(TRAVAIL À FAIRE)
a - Recopiez mot pour mot, dans le texte sur les tueries de Beni, tout ce qui va de « Attaques incessantes contre » jusqu'à « bien que mal. ».
b - Relevez tous les sigles que le texte sur les tueries de Beni place entre parenthèses.
c - Poursuivez la rédaction du texte sur les tueries de Beni à partir de sa dernière phrase.

(TEXTE FOURNI)
_ _ _ _
A Beni, un territoire de la province du Nord Kivu, et ses environs communément appelés Beni rural, les civils tués par une nébuleuse appelée « rebelles ougandais ADF » se comptent par milliers ces dernières années. Si les populations de cette partie orientale de la RDC sont coutumières de violences récurrentes d’hommes en armes depuis les années Mobutu, c’est au début de 2014 que les observateurs situent le point de départ des attaques ciblées contre des groupes d’hommes, femmes et enfants, que des assaillants y tuent généralement à l’arme blanche. Rien que pour les tous premiers mois de cette année-là, un rapport du bureau conjoint des droits de l’homme des Nations-Unies en RD Congo (BCNUDH) estimait qu’« au moins 237 civils, dont au moins 65 femmes et 35 enfants (13 garçons et 22 filles) … » avaient été exécutés froidement par de « présumés combattants ADF ». Si ce rapport onusien, et beaucoup d’autres qui ont suivi, ont servi à quelque chose, ce n’est sûrement pas à enrayer la folle escalade meurtrière qui s’est littéralement emballée dans les zones rurales de Beni. Les dernières informations indiquent même que les exactions affichent une inquiétante tendance à s’étendre comme une traînée de poudre en direction d’autres espaces, dont Beni-ville, où le maire local, Nyonyi Bwanakawa, a récemment échappé à un attentat à la grenade. Après que des assaillants eurent sévi dans quelques quartiers périphériques de sa municipalité.
Attaques incessantes contre des civils
Le 20 avril 2018, des assaillants ADF ont attaqué un véhicule en provenance de Kasindi, tuant une commerçante qui se trouvait à bord. Avant de simuler un retrait et de revenir vers 4 h 00 du matin incendier 3 autres véhicules de commerçants à bord desquels se trouvaient un chauffeur et 3 passagers, tous morts calcinés. Ainsi se porte au quotidien l’enfer de Beni, qui dure depuis plusieurs années d’escalade d’une violence inouïe contre des populations civiles inoffensives. Que les observateurs attribuent de moins en moins aux seuls rebelles ougandais installés dans la région depuis le milieu des années ’90, et qui ne s’en prenaient pas vraiment aux populations avec lesquelles ils « cohabitaient » tant bien que mal.
Contre ces rebelles ougandais ADF, plusieurs campagnes militaires d’éradication ont été entreprises sans réussir à les déloger définitivement. La dernière en date, l’opération Sukola II entreprise par les Forces Armées de la RD Congo (FARDC) est en cours mais se heurte à la prégnance des complicités locales manifestes qui compromettent l’efficacité de toute stratégie de guerre classique face aux tactiques asymétriques des assaillants. De ces complicités locales aussi, tous les observateurs plus ou moins neutres conviennent désormais. « Installés dans la région de Beni depuis les années 1990, les rebelles ougandais de Forces Démocratiques Alliées (ADF) ont développé des liens d’affaires ou par alliances familiales avec plusieurs habitants de la région », assure-t-on ci et là. Une retraite de réflexion sur les tueries en territoire de Beni organisée en janvier 2016 par le Centre pour la paix et les droits de l’homme (CEPADHO), une ONG locale qui avait réuni plusieurs notables, avait dénoncé cette collaboration entre « certains fils et filles de Beni » dans les attaques ciblant les populations civiles. «Les participants à ce séminaire, dont les notables de Beni-Mbau et ceux du secteur Ruwenzori, ont affirmé avoir identifié les collaborateurs et complices locaux des ADF à Beni ainsi que certains réseaux financiers de la région qui alimentent ces jeunes », selon les conclusions de cette réflexion diffusées sur les ondes de la radio onusienne Okapi.
_ _ _ _
(DONNÉES PRÉSENTÉES)
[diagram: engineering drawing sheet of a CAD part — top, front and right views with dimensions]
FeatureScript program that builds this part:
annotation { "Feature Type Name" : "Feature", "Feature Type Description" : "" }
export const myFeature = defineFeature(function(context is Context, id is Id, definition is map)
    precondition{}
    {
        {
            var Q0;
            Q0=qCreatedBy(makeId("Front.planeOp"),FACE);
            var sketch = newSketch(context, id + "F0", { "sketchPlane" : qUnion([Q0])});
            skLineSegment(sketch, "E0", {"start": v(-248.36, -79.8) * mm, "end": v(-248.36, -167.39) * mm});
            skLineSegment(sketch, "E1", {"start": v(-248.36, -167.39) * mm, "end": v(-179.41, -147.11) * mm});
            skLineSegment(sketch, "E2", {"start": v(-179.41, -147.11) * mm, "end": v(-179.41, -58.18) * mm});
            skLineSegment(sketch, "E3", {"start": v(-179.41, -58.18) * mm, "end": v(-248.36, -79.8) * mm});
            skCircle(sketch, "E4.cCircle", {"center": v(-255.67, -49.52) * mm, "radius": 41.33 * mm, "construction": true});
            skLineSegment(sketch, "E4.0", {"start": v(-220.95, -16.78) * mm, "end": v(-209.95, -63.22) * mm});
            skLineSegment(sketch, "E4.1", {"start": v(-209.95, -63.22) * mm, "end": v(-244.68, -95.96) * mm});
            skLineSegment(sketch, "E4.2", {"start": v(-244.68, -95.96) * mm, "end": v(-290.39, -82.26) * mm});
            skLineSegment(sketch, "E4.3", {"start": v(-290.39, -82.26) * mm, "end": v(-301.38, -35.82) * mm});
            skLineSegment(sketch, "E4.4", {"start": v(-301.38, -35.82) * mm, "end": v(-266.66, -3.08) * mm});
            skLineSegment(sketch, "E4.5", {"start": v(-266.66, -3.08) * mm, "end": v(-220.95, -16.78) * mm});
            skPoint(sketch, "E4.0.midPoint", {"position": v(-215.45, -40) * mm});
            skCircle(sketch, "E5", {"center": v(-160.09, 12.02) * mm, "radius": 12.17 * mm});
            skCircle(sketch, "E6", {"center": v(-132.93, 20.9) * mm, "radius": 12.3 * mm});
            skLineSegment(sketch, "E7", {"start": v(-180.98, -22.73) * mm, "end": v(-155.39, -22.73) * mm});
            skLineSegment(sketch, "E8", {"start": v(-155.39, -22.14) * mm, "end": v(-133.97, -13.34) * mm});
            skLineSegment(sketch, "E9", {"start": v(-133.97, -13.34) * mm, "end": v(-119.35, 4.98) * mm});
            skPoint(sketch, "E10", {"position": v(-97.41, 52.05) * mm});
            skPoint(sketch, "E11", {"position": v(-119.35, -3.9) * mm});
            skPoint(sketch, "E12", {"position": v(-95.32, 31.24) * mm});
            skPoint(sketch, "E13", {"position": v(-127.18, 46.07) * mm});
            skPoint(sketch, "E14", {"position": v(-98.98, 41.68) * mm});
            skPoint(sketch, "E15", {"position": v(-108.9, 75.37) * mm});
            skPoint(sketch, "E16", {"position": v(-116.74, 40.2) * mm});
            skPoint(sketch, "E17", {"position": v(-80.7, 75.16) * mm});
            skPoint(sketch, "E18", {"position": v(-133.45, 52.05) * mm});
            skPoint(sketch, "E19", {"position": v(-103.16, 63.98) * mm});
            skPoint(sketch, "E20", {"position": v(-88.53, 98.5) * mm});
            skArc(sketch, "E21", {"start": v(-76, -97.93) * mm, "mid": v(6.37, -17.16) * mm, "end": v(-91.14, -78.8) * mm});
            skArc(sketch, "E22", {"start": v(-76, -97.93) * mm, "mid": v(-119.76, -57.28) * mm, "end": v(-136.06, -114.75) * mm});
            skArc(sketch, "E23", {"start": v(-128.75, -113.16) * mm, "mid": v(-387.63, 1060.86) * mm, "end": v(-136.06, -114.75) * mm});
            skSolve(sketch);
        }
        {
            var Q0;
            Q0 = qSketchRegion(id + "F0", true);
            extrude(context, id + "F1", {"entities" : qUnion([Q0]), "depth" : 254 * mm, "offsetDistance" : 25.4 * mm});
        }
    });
_ _ _ _
(LISTE DES RÉPONSES)
a -
Attaques incessantes contre des civils
Le 20 avril 2018, des assaillants ADF ont attaqué un véhicule en provenance de Kasindi, tuant une commerçante qui se trouvait à bord. Avant de simuler un retrait et de revenir vers 4 h 00 du matin incendier 3 autres véhicules de commerçants à bord desquels se trouvaient un chauffeur et 3 passagers, tous morts calcinés. Ainsi se porte au quotidien l’enfer de Beni, qui dure depuis plusieurs années d’escalade d’une violence inouïe contre des populations civiles inoffensives. Que les observateurs attribuent de moins en moins aux seuls rebelles ougandais installés dans la région depuis le milieu des années ’90, et qui ne s’en prenaient pas vraiment aux populations avec lesquelles ils « cohabitaient » tant bien que mal.

b - BCNUDH, FARDC, ADF, CEPADHO

c -
Autochtones complices, un secret de polichinelle
Mais ce n’était, hélas, qu’un secret de polichinelle. Huit ans plus tôt, un travail scientifique réalisé par un universitaire de Goma originaire de la région de Beni, Paulin Katsuva Kibendelwa, avait déjà établi le fait que « les ADF/NALU s’adonnent à ces activités (i.e. commerciales) en partenariat avec les hommes d’affaire locaux, des politiciens et des membres des milices régulières de la région de Beni/Butembo. La population locale fournit la couverture militaire et politique aux ADF/NALU, en même temps que l’équipement, les armes et les munitions. Les forces ADF/NALU organisent l’exploitation des minerais dans des zones éloignées, notamment dans des parcs nationaux et les réserves forestières qu’elles vendent aux partenaires locaux. Les combattants non impliqués dans l’exploitation de ces minerais vivent au sein des populations locales qu’ils intègrent aisément du fait de leurs liens ethniques communs ».
A Beni, le maire de la ville, l’ex MLC Nyonyi Bwanakawa Masumbuko (il est passé depuis au PPRD), a relancé le débat sur la responsabilité des autochtones en révélant avoir été contacté le 9 avril 2018 par des personnes se revendiquant de la rébellion ADF via des SMS. Ses correspondants tentaient de recourir à son autorité pour obtenir des remboursements de dettes contractées par certains de ses administrés. « J’ai reçu des SMS et je croyais que c’était du chantage. Mais lorsque les messages ont continué à affluer et que les expéditeurs ont envoyé des noms, j’ai appelé ces personnes qui ont avoué avoir été en connexion avec les rebelles ADF », a indiqué Bwanakawa cité par des confrères en ligne. « Des personnes sont clairement citées par ces présumés ADF dans les messages contenus dans mon téléphone. Ces rebelles appellent à une implication de ma part car leurs créanciers, habitants de mon entité, refusent de répondre à leurs appels et messages téléphoniques. Je peux ici même vous exhiber les contenus de ces SMS » a confirmé le maire de Beni.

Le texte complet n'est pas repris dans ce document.